С трудом вырвавшись из рук юноши, я повернулся к двери, но мне загородил дорогу Филофрон, браня меня и по-латыни и по-еврейски; когда же я силой выбрался из храма, долго еще кричал мне проклятия, угрожая мне местию Змия и Саваофа.
Потом я заглянул в дом, где женщины перевязывали раненых, но там в воздухе, пропитанном кровью, тоже слышались стоны и проклятия. Только немногие, даже умирая от ран, прославляли Змия и радовались победе, но другие, – и таких было большинство, – громко жаловались и с усилием подымали кулаки, угрожая мне, как одному из виновников их страданий. «Будь проклят и ты, и все апостолы, и ваша Царица!» – крикнул мне один из лежавших, которому Фива, побледневшая и потерявшая всю свою веселость, врачевала голову, рассеченную тяжелым Римским мечом.
Я предпочел вернуться к своей баллисте и сел на свою скамью, откуда мог озирать всю лощину. Я видел распростертые по дороге трупы людей, убитых нашими снарядами, видел раненых, которых не подняли товарищи и которые теперь тщетно старались уползти в более безопасное место, видел хищных птиц, уже кружившихся над местом боя. Местами зеленая трава потемнела от пролившейся крови. Я восстановил в памяти недавнюю картину битвы и тихо проговорил стих Тибулла:
Там льется кровь, там резня, ближе подходит к нам смерть.

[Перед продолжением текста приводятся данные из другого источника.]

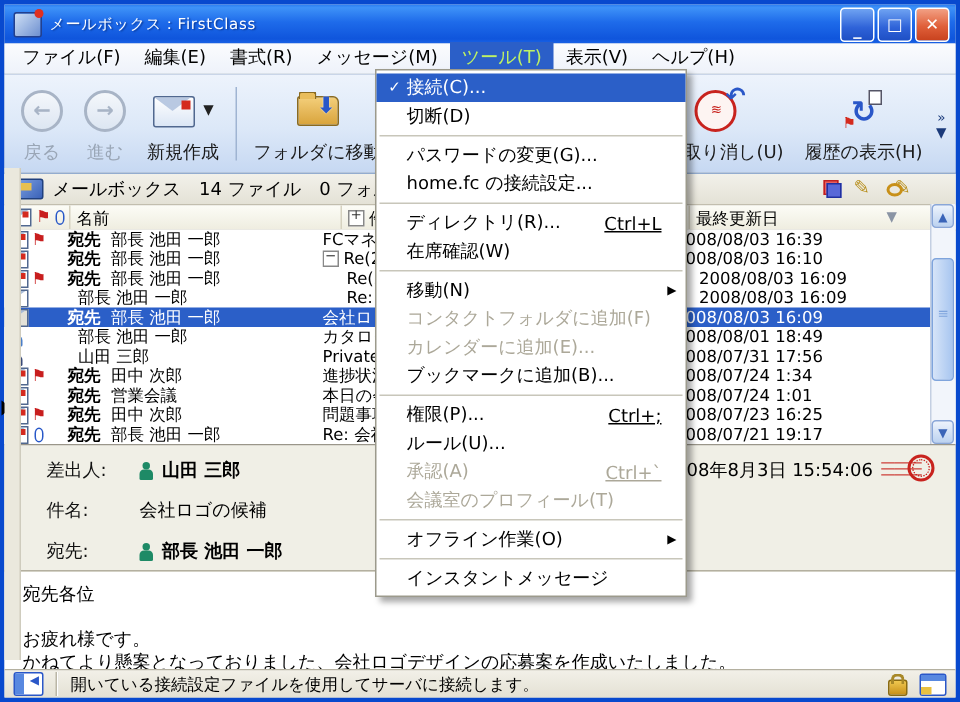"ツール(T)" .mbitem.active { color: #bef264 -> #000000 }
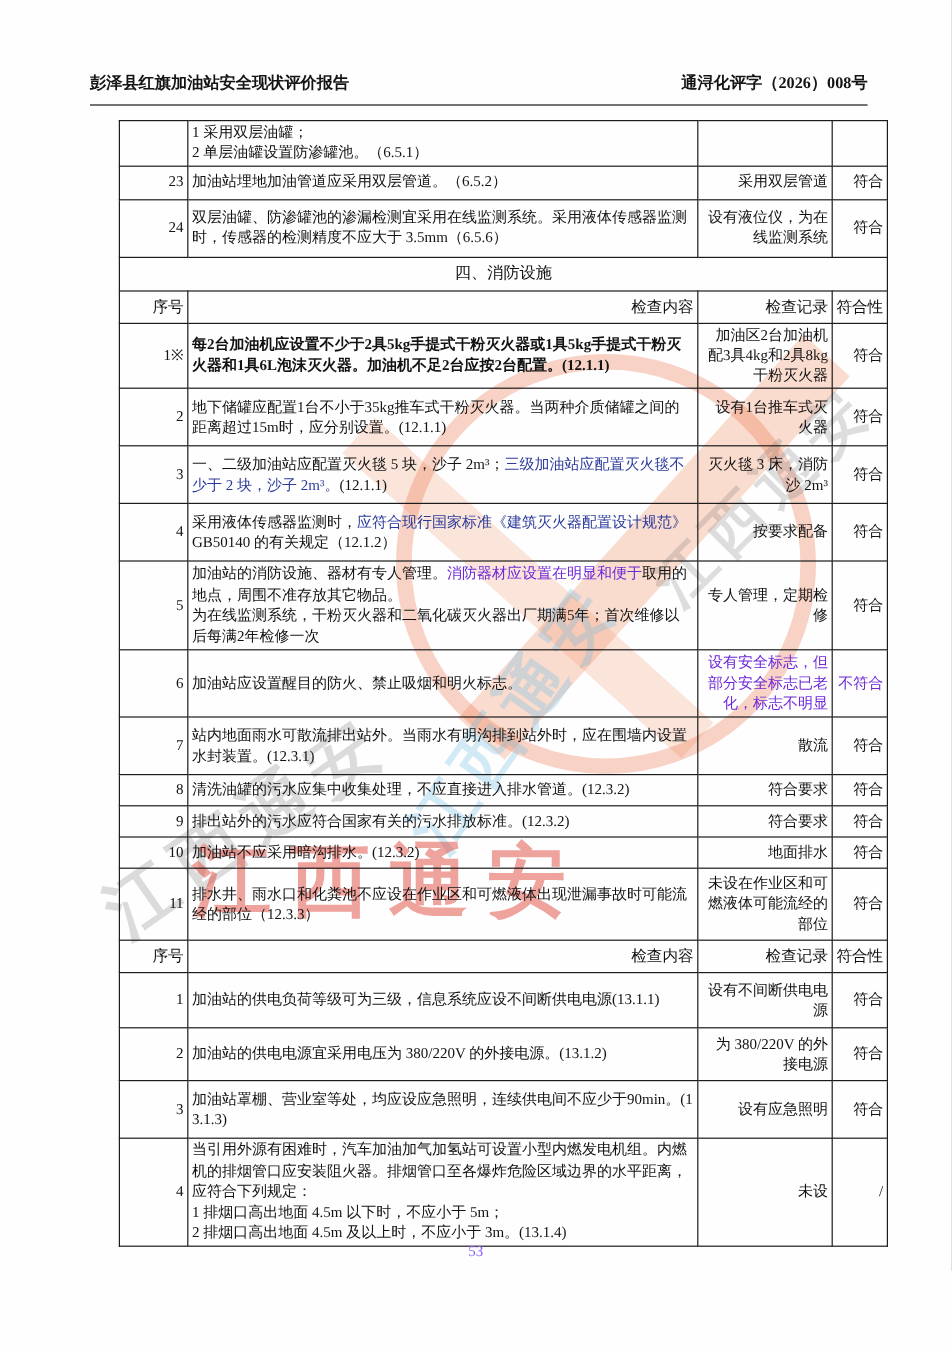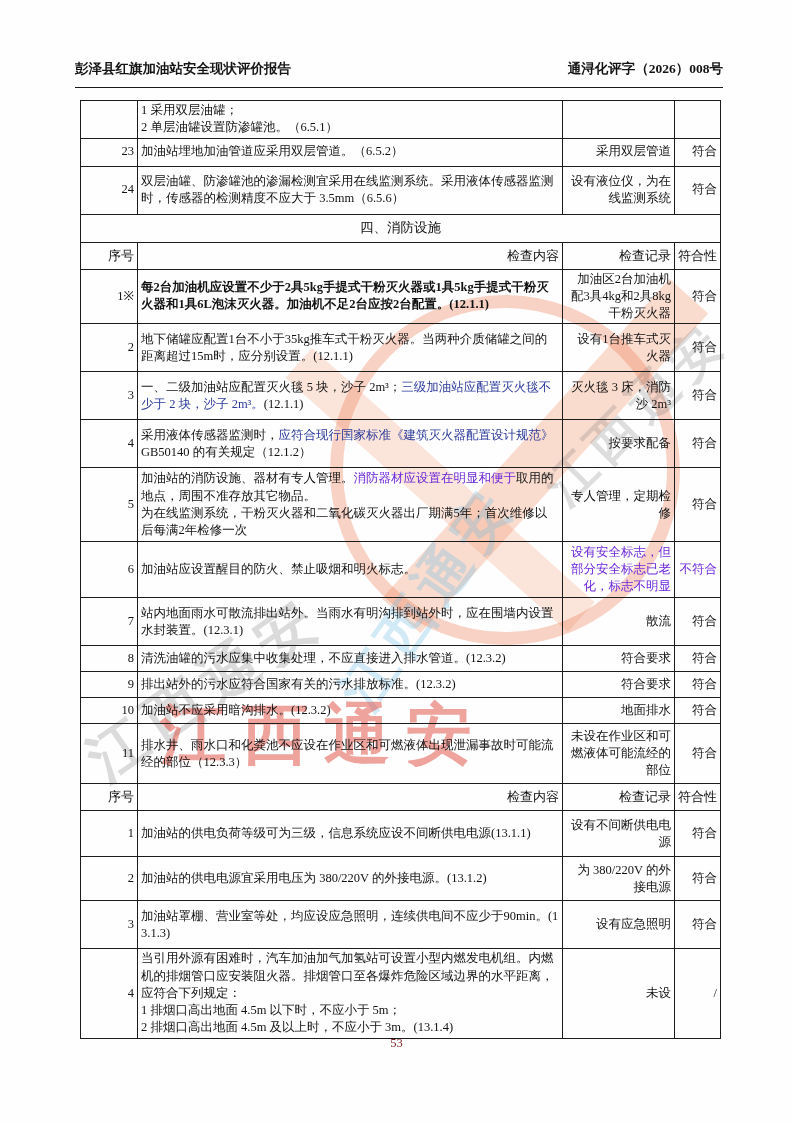"1 采用双层油罐；" .tbl-wrap { left: 80px -> 99px }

Слово «смерть» заставило меня вздрогнуть, и я задумался над тем, что суждено мне в этот день. Неужели, думал я, к вечеру я буду лежать, подобно одному из этих легионариев, уже бездыханным или умирающим, со жгучей болью в пробитой железом груди, не имея сил встать или жалостно корчась на окровавленной земле? «Смерть есть закон природы», – говорят философы, но смерть после долгой жизни, когда человек насыщен всем изведанным и виденным, а не насильственный обрыв жизни, у самого ее порога. Неужели мне суждено пойти вслед за моим милым Ремигием и обнять его бледную бескровную тень на полях асфоделей? Зачем? За что? Что общего у меня с этими бессмысленными мятежниками, проповедниками нелепой веры в Змия и еще более нелепой веры в Антихриста Пришедшего, который оказался юношей, годным лишь в гистрионы?
Вдруг бесконечно желанной показалась мне жизнь на земле, в душе проснулось желание видеть солнце и зелень, вернуться к родным, к дорогому отцу и матери, учиться, познавать тайны мудрости и любить. Лицо Гесперии выплыло предо мной, словно из дыма курильниц при волхвовании, и опять вся сила моей любви овладела мною. Смешными показались мне мои ночные чувства, обещания, которые я дал Рее, и чужой эта самая Pea, верящая в какие-то несбыточные надежды. Что, однако, было мне делать? Бежать? – но куда? не в руки же тех легионариев, которых я только что осыпал камнями из баллисты. Я был все еще узником, все еще в плену и против своей воли был должен сражаться за погибшее дело.